My understanding is that RNN input and output shape is already defined in infershape API in RNN-inl.h. So I am using them in my RNN implementation.
// data: [sequence len, batch, input dimension] // Hidden shape is dim [total_layers, batch, state_size] // Cell shape is dim [total_layers, batch, state_size] // output: [sequence len, numdirection, num_direction * state_size] // outStateShape: [layer_num, batch, state size]

piiswrong commented 7 years ago

@mli

sbodenstein commented 7 years ago

@sxjscience: you should be explicit by what dropout you are referring to. Is it the version from " A Theoretically Grounded Application of Dropout in Recurrent Neural Networks" (https://arxiv.org/pdf/1512.05287.pdf), or from the older and less good (arXiv:1409.2329v5)? (or support both as options)

sxjscience commented 7 years ago

@sbodenstein Currently we've just coded the old version. The dropout method in the NIPS paper should be added later. Also, the performance boost in the paper is partially due to the dropout method for the embedding layer and we can also support it.

sxjscience commented 7 years ago

@zhenlinguo The problem may be that by doing this we cannot support stacked RNNs with different number of hidden state sizes. The API will be easier to use if we separate the weight, bias and states.

zhenlinluo commented 7 years ago

Hi all, I have one question, if I run RNN layer and return is combination of kOut, kStateOut, kStateCellOut, then in python, how I can get the topright of kStateOut and kStateCellout? What structure or API I can use? In rnn_cell_demo, this sentence is used after call RNN. hidden = mx.sym.Reshape(data=rnn, shape=(-1, num_hidden))

But I don't quite understand it. For seq2seq, h, y, c will be output, but how I can just get topright of h and c from stream?

magic282 commented 7 years ago

@sxjscience Hi, What do you mean by have "3/6 times faster" speed up with CUDNN? 3-6 times speed up?

sxjscience commented 7 years ago

@magic282 Yes, cudnn is faster.

magic282 commented 7 years ago

@sxjscience I strongly suggest that we have a benchmark for RNN related models, such as RNN LM, s2s, and attention, comparing with popular Theano and TF. Actually I have implemented s2s+attention NMT model with mxnet and got state-of-the-art result on IWSLT data. However, the training speed is not very fast. According to this benchmark https://github.com/guolinke/deep-learning-benchmarks/blob/master/result.md , mxnet is faster than other tools for the FCN models but slower for LSTM. I am really curious about the reason. But this is just a reference since I don't really believe that Theano is much faster than Torch.

And about the CUDNN speed up. Our group has built a DL framework from scratch and we are planning to leverage CUDNN to speed up training. We can only get 2 times speed up at most since our tool is already very fast for RNN models (because of some optimization for RNN). So I am thinking that if mxnet can have some optimization for RNN models without the support of CUDNN?

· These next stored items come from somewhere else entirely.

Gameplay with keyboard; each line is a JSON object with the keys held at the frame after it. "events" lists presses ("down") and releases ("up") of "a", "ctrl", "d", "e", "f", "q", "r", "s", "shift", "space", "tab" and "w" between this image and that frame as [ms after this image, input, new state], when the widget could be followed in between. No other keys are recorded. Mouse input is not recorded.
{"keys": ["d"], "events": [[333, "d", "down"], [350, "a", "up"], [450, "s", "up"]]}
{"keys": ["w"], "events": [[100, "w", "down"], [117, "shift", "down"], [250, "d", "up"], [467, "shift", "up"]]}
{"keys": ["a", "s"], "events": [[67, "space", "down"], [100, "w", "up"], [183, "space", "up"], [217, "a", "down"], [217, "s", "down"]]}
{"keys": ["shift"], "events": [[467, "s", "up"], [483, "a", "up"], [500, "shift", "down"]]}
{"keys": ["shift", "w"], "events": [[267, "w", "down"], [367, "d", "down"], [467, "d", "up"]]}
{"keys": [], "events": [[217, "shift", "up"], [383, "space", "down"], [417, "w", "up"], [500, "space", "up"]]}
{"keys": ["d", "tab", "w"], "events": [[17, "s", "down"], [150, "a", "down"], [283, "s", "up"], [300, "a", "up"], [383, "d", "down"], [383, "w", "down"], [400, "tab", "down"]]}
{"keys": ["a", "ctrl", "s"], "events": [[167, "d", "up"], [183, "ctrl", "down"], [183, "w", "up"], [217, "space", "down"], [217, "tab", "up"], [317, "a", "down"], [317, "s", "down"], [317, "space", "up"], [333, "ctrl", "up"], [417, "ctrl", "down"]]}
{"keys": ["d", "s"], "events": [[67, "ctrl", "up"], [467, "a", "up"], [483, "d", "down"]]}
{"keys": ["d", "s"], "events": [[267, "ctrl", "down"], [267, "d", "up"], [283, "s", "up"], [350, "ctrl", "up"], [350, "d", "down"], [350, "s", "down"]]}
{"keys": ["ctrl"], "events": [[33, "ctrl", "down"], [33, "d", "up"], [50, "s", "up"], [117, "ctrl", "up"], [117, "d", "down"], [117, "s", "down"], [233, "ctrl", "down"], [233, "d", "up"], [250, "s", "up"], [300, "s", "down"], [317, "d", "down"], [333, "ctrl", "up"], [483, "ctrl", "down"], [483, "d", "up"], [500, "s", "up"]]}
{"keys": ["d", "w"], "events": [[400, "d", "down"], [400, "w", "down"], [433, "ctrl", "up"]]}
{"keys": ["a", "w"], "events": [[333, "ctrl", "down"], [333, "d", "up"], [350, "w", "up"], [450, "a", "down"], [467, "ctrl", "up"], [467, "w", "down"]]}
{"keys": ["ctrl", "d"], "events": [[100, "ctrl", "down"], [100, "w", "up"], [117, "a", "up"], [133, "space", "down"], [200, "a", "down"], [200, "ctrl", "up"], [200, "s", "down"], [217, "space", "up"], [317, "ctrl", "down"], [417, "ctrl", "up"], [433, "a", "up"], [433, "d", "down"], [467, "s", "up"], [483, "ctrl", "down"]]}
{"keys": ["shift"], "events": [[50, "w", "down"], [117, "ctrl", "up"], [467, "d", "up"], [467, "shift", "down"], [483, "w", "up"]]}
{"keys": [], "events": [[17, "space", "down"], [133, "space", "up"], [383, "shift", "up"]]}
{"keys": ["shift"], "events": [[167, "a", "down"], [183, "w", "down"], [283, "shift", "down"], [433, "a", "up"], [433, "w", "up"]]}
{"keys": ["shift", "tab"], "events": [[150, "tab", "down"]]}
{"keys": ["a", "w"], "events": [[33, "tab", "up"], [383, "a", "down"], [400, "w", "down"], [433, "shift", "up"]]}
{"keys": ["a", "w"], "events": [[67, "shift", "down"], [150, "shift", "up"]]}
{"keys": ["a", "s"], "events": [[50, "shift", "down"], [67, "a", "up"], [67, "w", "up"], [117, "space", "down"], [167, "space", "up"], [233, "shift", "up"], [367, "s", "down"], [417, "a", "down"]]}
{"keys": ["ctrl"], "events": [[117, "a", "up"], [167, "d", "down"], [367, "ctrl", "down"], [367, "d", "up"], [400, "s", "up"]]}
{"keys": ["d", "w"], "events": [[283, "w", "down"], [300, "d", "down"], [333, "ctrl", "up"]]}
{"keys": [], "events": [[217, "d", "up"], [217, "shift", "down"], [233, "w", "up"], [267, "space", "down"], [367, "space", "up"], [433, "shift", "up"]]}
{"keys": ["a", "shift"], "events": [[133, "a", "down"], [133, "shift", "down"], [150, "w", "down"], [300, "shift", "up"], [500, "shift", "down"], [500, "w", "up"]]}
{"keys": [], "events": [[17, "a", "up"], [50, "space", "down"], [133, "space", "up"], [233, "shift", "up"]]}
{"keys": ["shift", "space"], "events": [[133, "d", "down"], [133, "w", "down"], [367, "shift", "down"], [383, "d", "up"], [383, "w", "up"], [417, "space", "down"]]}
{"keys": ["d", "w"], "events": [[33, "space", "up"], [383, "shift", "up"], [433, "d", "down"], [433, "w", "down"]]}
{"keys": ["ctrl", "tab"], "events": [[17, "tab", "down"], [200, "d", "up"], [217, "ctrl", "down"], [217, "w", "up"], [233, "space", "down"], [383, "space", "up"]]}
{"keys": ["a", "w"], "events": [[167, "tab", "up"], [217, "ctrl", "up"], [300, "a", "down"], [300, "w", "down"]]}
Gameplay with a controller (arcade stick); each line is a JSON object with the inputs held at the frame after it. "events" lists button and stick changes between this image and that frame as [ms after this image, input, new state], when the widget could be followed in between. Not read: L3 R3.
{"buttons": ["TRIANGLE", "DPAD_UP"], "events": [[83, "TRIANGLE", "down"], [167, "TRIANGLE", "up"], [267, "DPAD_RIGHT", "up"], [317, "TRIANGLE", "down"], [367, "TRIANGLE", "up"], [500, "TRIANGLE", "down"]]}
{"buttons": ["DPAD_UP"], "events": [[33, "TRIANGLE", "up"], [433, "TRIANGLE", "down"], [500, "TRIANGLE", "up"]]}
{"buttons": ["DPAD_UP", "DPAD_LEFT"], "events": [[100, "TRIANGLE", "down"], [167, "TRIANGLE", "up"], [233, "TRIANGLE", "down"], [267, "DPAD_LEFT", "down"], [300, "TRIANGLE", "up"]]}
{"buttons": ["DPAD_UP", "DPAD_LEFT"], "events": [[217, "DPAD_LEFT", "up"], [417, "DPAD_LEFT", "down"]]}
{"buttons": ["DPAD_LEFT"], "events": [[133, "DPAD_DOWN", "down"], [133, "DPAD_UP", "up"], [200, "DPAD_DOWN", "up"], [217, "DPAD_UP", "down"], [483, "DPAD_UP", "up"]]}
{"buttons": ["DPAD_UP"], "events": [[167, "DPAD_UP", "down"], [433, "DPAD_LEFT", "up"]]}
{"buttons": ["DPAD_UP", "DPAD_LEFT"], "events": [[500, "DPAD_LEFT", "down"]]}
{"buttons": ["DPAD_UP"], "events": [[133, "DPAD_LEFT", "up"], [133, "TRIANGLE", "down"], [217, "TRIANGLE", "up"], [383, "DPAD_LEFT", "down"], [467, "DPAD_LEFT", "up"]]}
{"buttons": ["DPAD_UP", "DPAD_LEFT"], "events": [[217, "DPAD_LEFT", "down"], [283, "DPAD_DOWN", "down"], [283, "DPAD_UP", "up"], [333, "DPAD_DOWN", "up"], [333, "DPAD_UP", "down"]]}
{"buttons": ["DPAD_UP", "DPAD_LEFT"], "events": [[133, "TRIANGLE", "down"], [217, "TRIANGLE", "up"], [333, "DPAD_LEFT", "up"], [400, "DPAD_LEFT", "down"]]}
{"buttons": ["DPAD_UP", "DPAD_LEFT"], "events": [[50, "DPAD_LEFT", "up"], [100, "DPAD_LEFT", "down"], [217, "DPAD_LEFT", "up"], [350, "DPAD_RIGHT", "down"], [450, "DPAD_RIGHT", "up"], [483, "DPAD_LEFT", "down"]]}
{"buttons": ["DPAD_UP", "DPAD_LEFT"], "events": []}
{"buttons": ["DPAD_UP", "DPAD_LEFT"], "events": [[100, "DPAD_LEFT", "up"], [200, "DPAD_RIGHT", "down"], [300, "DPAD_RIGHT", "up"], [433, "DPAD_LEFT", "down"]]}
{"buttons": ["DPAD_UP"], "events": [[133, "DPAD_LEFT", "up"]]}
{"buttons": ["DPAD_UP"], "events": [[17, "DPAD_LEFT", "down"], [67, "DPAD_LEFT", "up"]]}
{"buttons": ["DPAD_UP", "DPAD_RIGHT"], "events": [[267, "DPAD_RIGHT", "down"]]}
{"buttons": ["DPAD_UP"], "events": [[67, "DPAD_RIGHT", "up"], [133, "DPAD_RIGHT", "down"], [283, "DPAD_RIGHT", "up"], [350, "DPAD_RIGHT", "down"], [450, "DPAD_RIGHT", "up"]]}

sxjscience commented 7 years ago

@magic282 Yes, we need to include such a benchmark. Would you mind sharing your implementation? In fact, we haven't got an s2s + attention example yet. It will be easier for us to investigate whether the speed is not that satisfactory if we have the example code.

magic282 commented 7 years ago

@sxjscience Sure, I will refactor the code and share it and hope that we can speed it up.

zhenlinluo commented 7 years ago

@magic282 , do you have early code which call RNN layer rather than lstm_unroll python? I already implemented mkl based RNN for CPU and going to release later. But I am lack of s2s model to test the perf.

magic282 commented 7 years ago

@zhenlinluo Nope.

zhenlinluo commented 7 years ago

@magic282 since you have s2s model based on cudnn RNN layer, could you pls help to answer my question about what need to be returned after call mx.sym.RNN(xxxx, state_output=True) in encoder and decoder func? Since output Tblob will include kOut, kStateOut and kCell, but I just need to return 2D array kStateOut and kCell on top-right cell as input to decoder, how to do that?

magic282 commented 7 years ago

@zhenlinluo I don't have s2s base on cudnn RNN symbol since I implemented LSTM or GRU using the basic OP.

zhenlinluo commented 7 years ago

@mli @piiswrong Do you know how to get specific data when outputs are multiple in python?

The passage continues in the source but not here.